Ripreso a Villa Taverna, sorridente fra i ministri dell’Interno Matteo Piantedosi e della Difesa Guido Crosetto, al ricevimento dell’ambasciatore americano per la festa nazionale degli Stati Uniti, l’ex premier Giuseppe Conte ha voluto infierire sull’assenza della segretaria del Pd Elly Schlein. Con la quale pure è impegnato a costruire il “campo giusto”, come lui lo chiama preferendolo a quello “largo”, per l’alternativa al governo di centrodestra di Giorgia Meloni. Della quale contende abbastanza chiaramente l’aspirazione a Palazzo Chigi, dove Conte è già stato e vorrebbe tornare per riprendere quel percorso di “migliore presidente del Consiglio nella storia d’Italia dopo Camillo Benso conte di Cavour” attribuitogli da Marco Travaglio e interrotto da Mario Draghi. Che lo sostituì in un’operazione di cui ancora si vanta Matteo Renzi, pur essendosi il senatore toscano nel frattempo offerto al campo, giusto o largo che sia, di Conte e della Schlein. Un Conte che ora dovrebbe apparire anche a lui, Renzi, preferibile alla segretaria del Pd sul tema non certo secondario della politica estera e, più in particolare, dei rapporti con gli Stati Uniti.

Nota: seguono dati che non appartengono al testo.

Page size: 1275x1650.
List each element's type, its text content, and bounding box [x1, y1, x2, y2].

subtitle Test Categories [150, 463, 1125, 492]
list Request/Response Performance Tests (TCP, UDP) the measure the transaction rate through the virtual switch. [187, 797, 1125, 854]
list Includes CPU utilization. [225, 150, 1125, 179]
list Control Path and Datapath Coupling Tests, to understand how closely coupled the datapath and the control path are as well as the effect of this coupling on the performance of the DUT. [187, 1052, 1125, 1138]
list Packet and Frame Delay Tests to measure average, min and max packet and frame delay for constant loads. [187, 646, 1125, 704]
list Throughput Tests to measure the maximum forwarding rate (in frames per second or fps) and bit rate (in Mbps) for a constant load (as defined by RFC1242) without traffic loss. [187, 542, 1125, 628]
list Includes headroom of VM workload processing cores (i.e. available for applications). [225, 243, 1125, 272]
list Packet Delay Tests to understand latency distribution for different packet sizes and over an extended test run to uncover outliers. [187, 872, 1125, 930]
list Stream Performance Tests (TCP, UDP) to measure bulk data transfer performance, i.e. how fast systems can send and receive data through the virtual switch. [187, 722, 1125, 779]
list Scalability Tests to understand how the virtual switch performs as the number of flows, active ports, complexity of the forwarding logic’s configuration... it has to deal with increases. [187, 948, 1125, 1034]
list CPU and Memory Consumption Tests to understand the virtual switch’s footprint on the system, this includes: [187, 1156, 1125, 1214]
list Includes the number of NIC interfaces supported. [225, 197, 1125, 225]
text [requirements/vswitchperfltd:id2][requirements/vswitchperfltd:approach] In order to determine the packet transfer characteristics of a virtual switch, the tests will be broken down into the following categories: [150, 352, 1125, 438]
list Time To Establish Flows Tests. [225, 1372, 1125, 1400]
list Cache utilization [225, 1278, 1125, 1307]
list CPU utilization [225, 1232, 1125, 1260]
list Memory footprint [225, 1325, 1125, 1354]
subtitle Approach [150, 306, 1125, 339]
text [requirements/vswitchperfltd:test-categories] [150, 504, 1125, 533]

“Gli Stati Uniti- ha detto Conte in persona spiegando la decisione di partecipare al ricevimento dell’ambasciatore americano disertato invece dalla Schlein- sono i nostri tradizionali alleati. Il che vale a prescindere da chi di volta in voltar risiede alla Casa Bianca. Io non ho mai messo in discussione questa alleanza”, nonostante le apparenze, aggiungerei per un minimo di rispetto che merita quanto meno la cronaca politica.
Questa professione o persino lezione di atlantismo dell’ex presidente del Consiglio, sempre più stretto nei panni attuali di presidente solo del Movimento 5 Stelle, o comunque dovesse chiamarsi dopo la preannunciata offensiva giudiziaria di Beppe Grillo deposto da garante, diventerà prima o poi benzina sulla rovente situazione interna del Pd.